Copy, exactly as written, the lines that begin at the one containing "6: (293, 109)" and end at the one containing "50: (233, 257)". Skip any pictures in the data below.

Stored data
__________________________________________________

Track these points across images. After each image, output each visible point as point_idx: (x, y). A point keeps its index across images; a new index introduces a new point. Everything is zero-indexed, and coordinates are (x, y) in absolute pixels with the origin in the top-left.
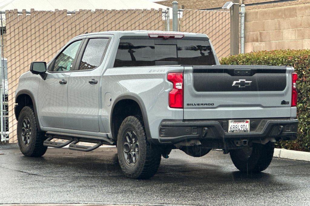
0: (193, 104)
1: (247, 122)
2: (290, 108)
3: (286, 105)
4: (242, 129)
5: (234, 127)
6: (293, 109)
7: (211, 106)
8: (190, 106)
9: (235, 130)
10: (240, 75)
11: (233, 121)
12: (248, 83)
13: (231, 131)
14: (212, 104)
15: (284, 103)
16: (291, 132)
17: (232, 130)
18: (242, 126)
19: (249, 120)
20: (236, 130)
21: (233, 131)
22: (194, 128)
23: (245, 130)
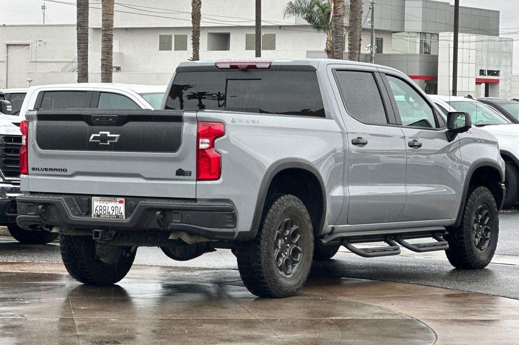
0: (40, 169)
1: (121, 202)
2: (194, 183)
3: (186, 177)
4: (114, 214)
5: (101, 209)
6: (200, 185)
7: (63, 173)
8: (36, 172)
9: (103, 214)
10: (99, 124)
11: (98, 198)
12: (113, 138)
13: (96, 215)
14: (64, 170)
15: (180, 172)
16: (180, 224)
17: (99, 213)
18: (113, 209)
19: (123, 199)
20: (105, 214)
21: (99, 216)
22: (28, 205)
23: (119, 214)
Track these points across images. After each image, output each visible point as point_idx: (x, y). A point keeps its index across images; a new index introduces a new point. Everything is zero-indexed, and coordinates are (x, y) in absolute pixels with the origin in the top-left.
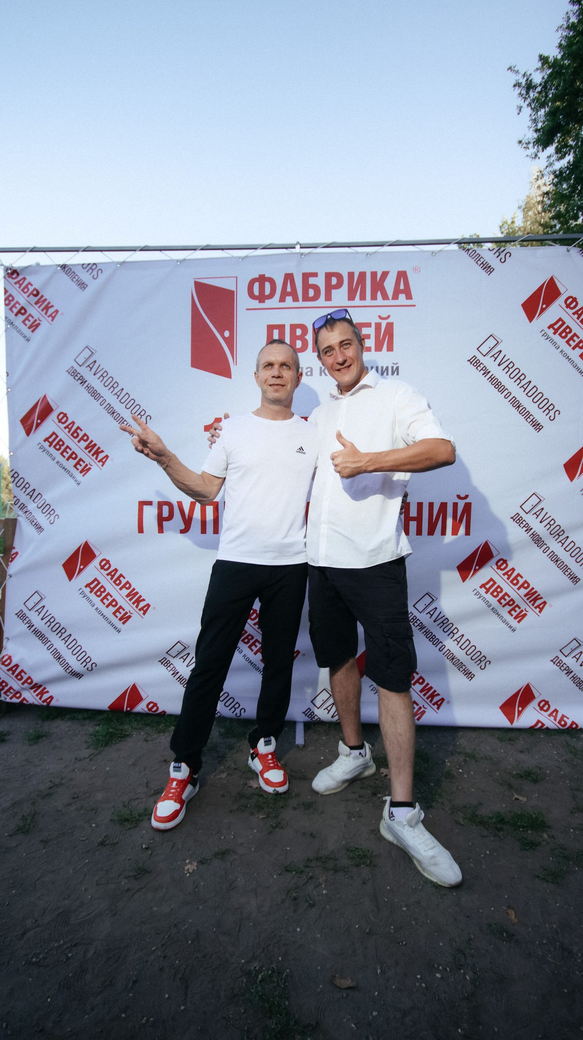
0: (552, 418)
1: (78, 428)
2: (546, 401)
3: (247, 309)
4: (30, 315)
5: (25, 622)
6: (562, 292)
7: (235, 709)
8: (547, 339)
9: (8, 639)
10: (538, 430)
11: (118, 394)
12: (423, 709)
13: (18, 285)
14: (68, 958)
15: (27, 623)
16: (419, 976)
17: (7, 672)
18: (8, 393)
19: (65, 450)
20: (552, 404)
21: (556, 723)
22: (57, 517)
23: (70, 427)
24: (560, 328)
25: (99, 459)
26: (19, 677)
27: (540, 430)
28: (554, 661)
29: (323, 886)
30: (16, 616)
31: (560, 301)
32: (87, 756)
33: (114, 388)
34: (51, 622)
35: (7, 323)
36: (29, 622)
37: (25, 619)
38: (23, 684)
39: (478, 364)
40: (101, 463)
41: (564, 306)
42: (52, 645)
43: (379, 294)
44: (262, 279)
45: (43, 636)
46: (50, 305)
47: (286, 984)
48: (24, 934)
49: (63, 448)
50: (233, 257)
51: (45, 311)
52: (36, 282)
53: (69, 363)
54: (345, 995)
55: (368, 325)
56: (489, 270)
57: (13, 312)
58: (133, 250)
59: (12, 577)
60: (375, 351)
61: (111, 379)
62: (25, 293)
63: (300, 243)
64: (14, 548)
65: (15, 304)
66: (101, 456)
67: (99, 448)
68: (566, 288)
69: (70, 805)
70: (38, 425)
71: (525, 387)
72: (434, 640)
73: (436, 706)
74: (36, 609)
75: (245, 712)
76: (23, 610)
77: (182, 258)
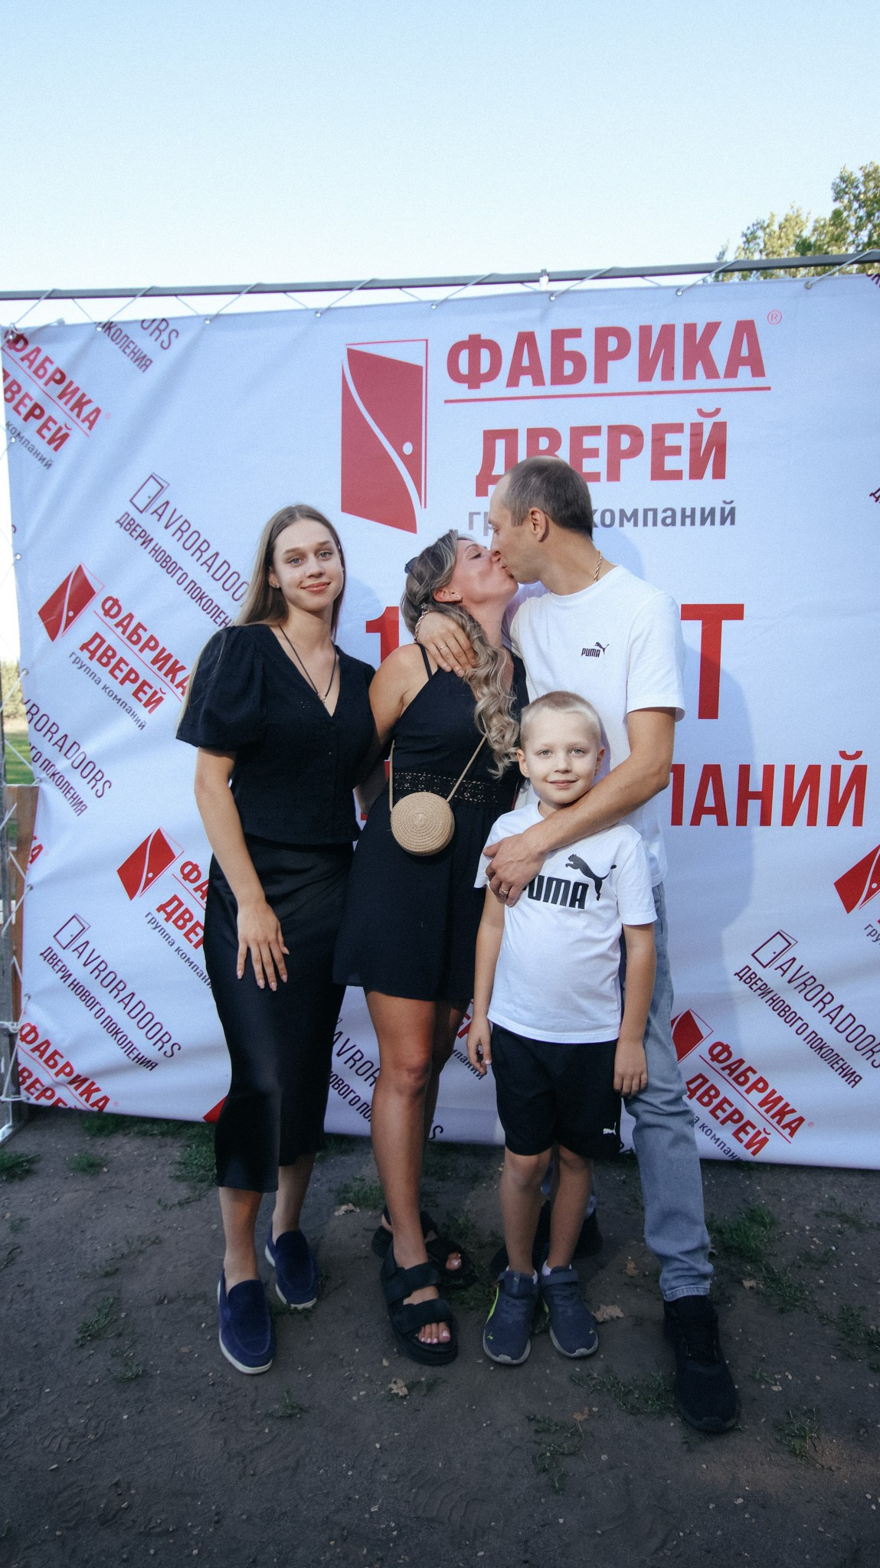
1: (140, 626)
3: (446, 402)
4: (50, 419)
5: (57, 968)
9: (29, 997)
11: (209, 563)
12: (763, 1135)
13: (26, 363)
15: (60, 970)
17: (30, 1053)
18: (16, 563)
19: (117, 666)
22: (108, 784)
23: (125, 623)
25: (177, 681)
26: (51, 1062)
30: (42, 958)
33: (202, 552)
34: (101, 970)
35: (11, 435)
36: (63, 969)
37: (56, 964)
38: (57, 1074)
42: (102, 1011)
43: (699, 368)
44: (475, 344)
45: (87, 994)
46: (84, 400)
49: (114, 662)
50: (421, 302)
51: (76, 410)
52: (60, 355)
53: (119, 505)
55: (678, 428)
57: (19, 413)
58: (236, 291)
59: (33, 890)
60: (689, 478)
61: (195, 536)
62: (41, 377)
63: (548, 271)
64: (35, 838)
65: (22, 401)
66: (182, 676)
67: (176, 662)
70: (69, 620)
72: (788, 1014)
73: (788, 1131)
74: (74, 946)
75: (442, 1132)
76: (53, 948)
77: (325, 306)
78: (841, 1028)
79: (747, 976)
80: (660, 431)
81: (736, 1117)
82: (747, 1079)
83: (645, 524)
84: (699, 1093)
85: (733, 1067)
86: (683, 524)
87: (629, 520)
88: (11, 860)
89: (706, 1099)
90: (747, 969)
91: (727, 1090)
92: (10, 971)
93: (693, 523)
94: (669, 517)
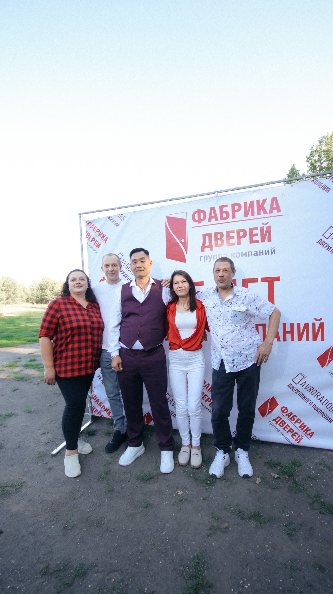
3: (192, 227)
4: (97, 241)
9: (94, 387)
12: (301, 437)
13: (91, 228)
17: (95, 402)
26: (100, 405)
30: (97, 377)
35: (88, 245)
38: (101, 408)
39: (324, 244)
43: (262, 212)
44: (199, 212)
46: (104, 236)
50: (185, 202)
51: (102, 238)
52: (98, 226)
55: (256, 229)
56: (327, 190)
57: (89, 240)
58: (139, 205)
60: (261, 242)
62: (94, 231)
63: (218, 191)
65: (90, 237)
72: (306, 398)
73: (309, 436)
77: (161, 206)
78: (324, 404)
79: (291, 387)
80: (251, 230)
81: (291, 431)
82: (294, 419)
83: (249, 256)
84: (279, 422)
85: (289, 415)
86: (260, 255)
87: (244, 255)
89: (281, 425)
90: (291, 385)
93: (263, 255)
94: (256, 253)
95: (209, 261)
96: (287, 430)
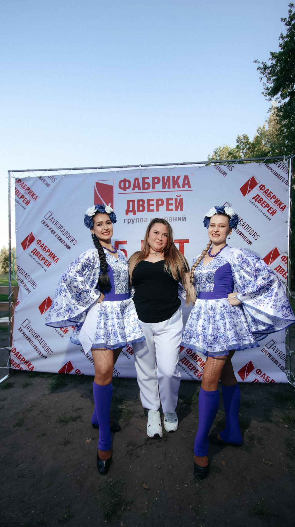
0: (256, 239)
1: (46, 246)
2: (253, 231)
3: (118, 194)
4: (26, 198)
5: (22, 333)
6: (258, 183)
7: (115, 373)
8: (252, 203)
9: (15, 341)
10: (250, 244)
11: (63, 231)
13: (21, 186)
14: (35, 475)
16: (177, 485)
17: (14, 355)
18: (16, 232)
19: (40, 256)
20: (256, 232)
21: (264, 380)
22: (36, 286)
23: (42, 246)
24: (257, 199)
25: (55, 260)
26: (19, 358)
27: (251, 244)
28: (263, 351)
29: (144, 449)
30: (18, 330)
31: (257, 187)
32: (48, 394)
33: (61, 229)
34: (33, 333)
35: (17, 202)
36: (24, 333)
37: (22, 331)
38: (21, 361)
40: (55, 262)
41: (259, 189)
42: (33, 343)
43: (176, 186)
44: (125, 181)
45: (30, 339)
46: (34, 194)
47: (122, 487)
48: (18, 465)
49: (39, 255)
50: (112, 171)
51: (32, 196)
52: (29, 184)
53: (42, 218)
54: (145, 492)
55: (172, 199)
56: (225, 174)
57: (18, 197)
58: (70, 169)
59: (17, 313)
60: (175, 210)
61: (60, 225)
62: (24, 189)
63: (141, 164)
64: (18, 300)
65: (20, 194)
66: (55, 258)
67: (55, 255)
68: (260, 181)
69: (39, 414)
70: (29, 245)
71: (243, 225)
74: (27, 327)
75: (119, 374)
76: (21, 327)
77: (91, 172)
80: (168, 200)
81: (194, 368)
82: (197, 358)
85: (193, 355)
86: (174, 221)
88: (11, 305)
89: (186, 364)
91: (192, 361)
92: (10, 334)
93: (176, 221)
94: (170, 220)
95: (132, 224)
96: (190, 368)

__________________________________________________

## Your solution:
6: (293, 109)
7: (211, 106)
8: (190, 106)
9: (235, 130)
10: (240, 75)
11: (233, 121)
12: (248, 83)
13: (231, 131)
14: (212, 104)
15: (284, 103)
16: (291, 132)
17: (232, 130)
18: (242, 126)
19: (249, 120)
20: (236, 130)
21: (233, 131)
22: (194, 128)
23: (245, 130)
0: (40, 169)
1: (121, 202)
2: (194, 183)
3: (186, 177)
4: (114, 214)
5: (101, 209)
6: (200, 185)
7: (63, 173)
8: (36, 172)
9: (103, 214)
10: (99, 124)
11: (98, 198)
12: (113, 138)
13: (96, 215)
14: (64, 170)
15: (180, 172)
16: (180, 224)
17: (99, 213)
18: (113, 209)
19: (123, 199)
20: (105, 214)
21: (99, 216)
22: (28, 205)
23: (119, 214)
Track these points across images. After each image, output each visible point as point_idx: (x, y). A point keeps its index across images; a new index introduces a new point. Everything is zero-indexed, and coordinates are (x, y) in absolute pixels with the origin in the top-left.
0: (552, 418)
1: (78, 428)
2: (546, 401)
3: (247, 309)
4: (30, 315)
5: (25, 622)
6: (562, 292)
7: (235, 709)
8: (547, 339)
9: (8, 639)
10: (538, 430)
11: (118, 394)
12: (423, 709)
13: (18, 285)
14: (68, 958)
15: (27, 623)
16: (419, 976)
17: (7, 672)
18: (8, 393)
19: (65, 450)
20: (552, 404)
21: (556, 723)
22: (57, 517)
23: (70, 427)
24: (560, 328)
25: (99, 459)
26: (19, 677)
27: (540, 430)
28: (554, 661)
29: (323, 886)
30: (16, 616)
31: (560, 301)
32: (87, 756)
33: (114, 388)
34: (51, 622)
35: (7, 323)
36: (29, 622)
37: (25, 619)
38: (23, 684)
39: (478, 364)
40: (101, 463)
41: (564, 306)
42: (52, 645)
43: (379, 294)
44: (262, 279)
45: (43, 636)
46: (50, 305)
47: (286, 984)
48: (24, 934)
49: (63, 448)
50: (233, 257)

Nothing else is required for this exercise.